KS was invited to attend a web meeting last week, with the USACE BIM Committee, to talk about the work we have been doing on our 'Attachment F' BIM Process assessment.

Here is the intro text from the session:
"KnowledgeSmart has created a skills assessment, based on the USACE 'Attachment F' BIM Requirements.  This is designed to help USACE, USACE customers, other Federal agencies, and AEC firms to improve understanding and adoption of correct BIM methodology across their supply chain.  It can also help to identify any obvious cases of lack of clarity in AttF messaging, which would be picked up in the subsequent results data. Another benefit being that AEC firms can demonstrate their AttF credentials as part of their project proposals (i.e. if they have a number of team members who have scored well on the assessment, they could include this data in their supporting documentation).
The AttF library of questions is a work in progress and will be updated on an occasional basis, as the standards themselves continue to evolve.  The assessment will be made FREELY available to individuals and firms working on USACE projects".

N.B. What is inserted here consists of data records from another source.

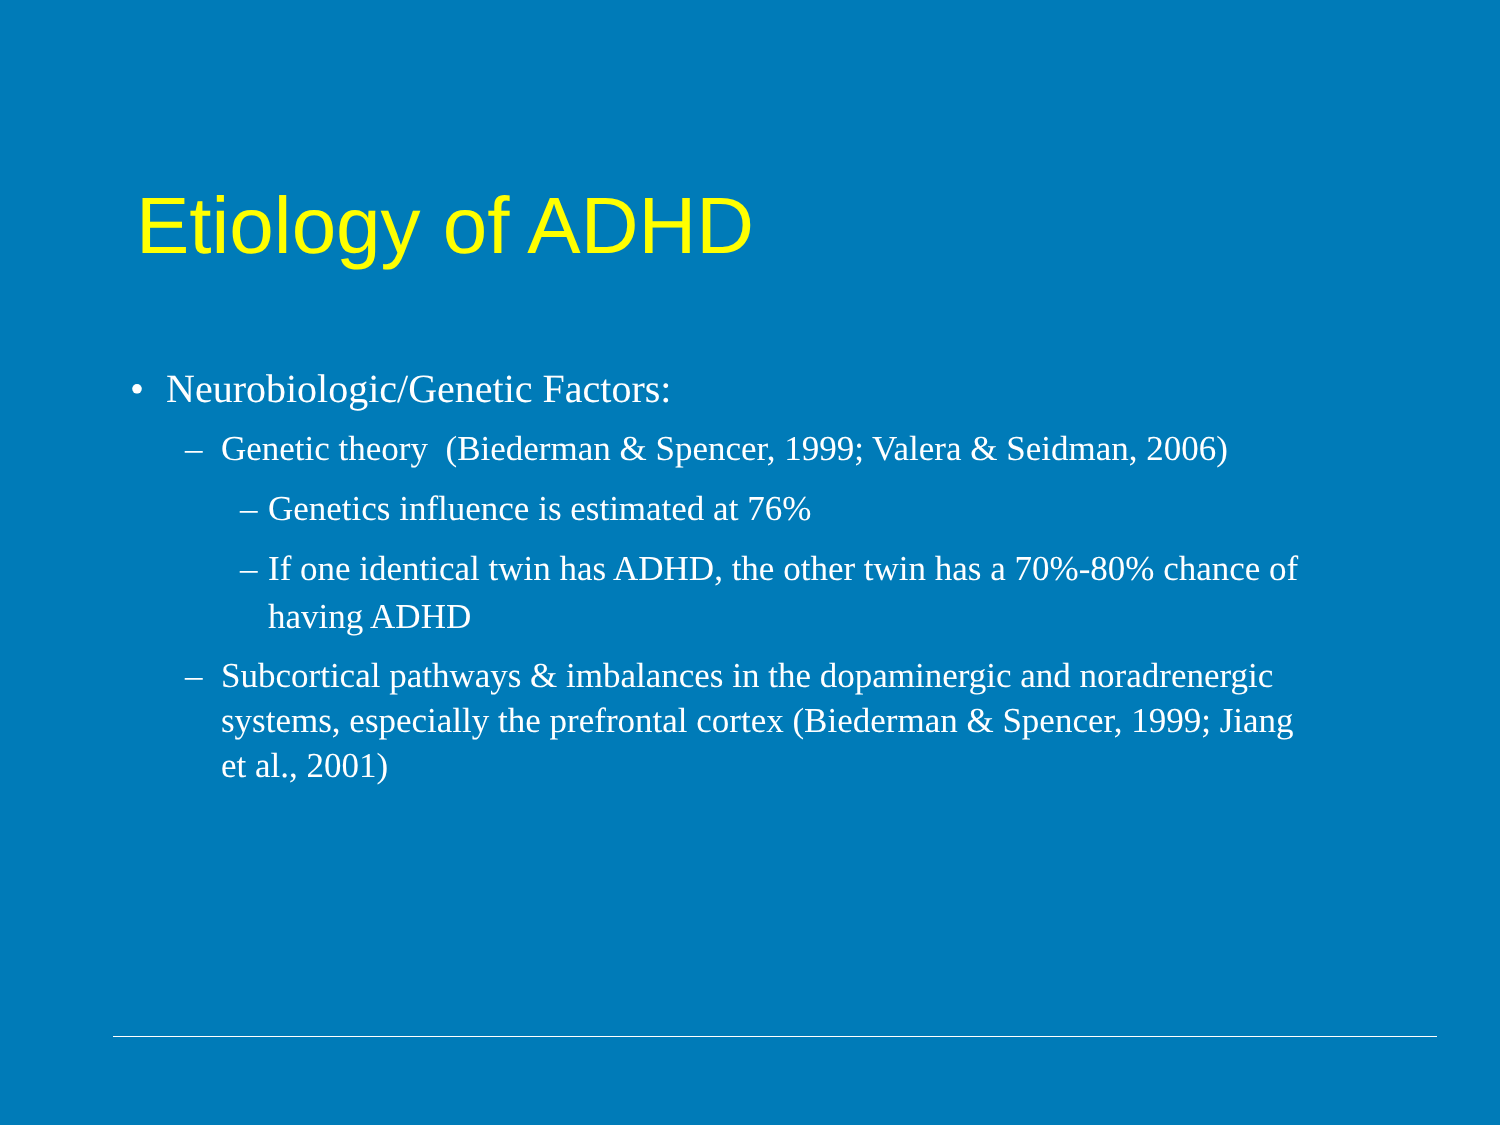Etiology of ADHD
• Neurobiologic/Genetic Factors:
– Genetic theory (Biederman & Spencer, 1999; Valera & Seidman, 2006)
– Genetics influence is estimated at 76%
– If one identical twin has ADHD, the other twin has a 70%-80% chance of having ADHD
– Subcortical pathways & imbalances in the dopaminergic and noradrenergic systems, especially the prefrontal cortex (Biederman & Spencer, 1999; Jiang et al., 2001)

On a related note, last month, at BIM Show Live, Jacobs' Director of Project Technology, Shawn Foster, delivered an excellent dissection of US Army Corps BIM Requirements and the PxP (Project Execution Plan).  See link for Shawn's bio.

After last week's meeting, we received feedback that the concept met with the committee's general agreement in principle, and USACE is setting up a working group, to complete the editing of the current set of questions and agree on how to best position the material, before the wider US Army Corps supply chain.

Still very much a work in progress, like many firms' personal BIM journey, in many ways.  We'll keep you posted, as this project develops.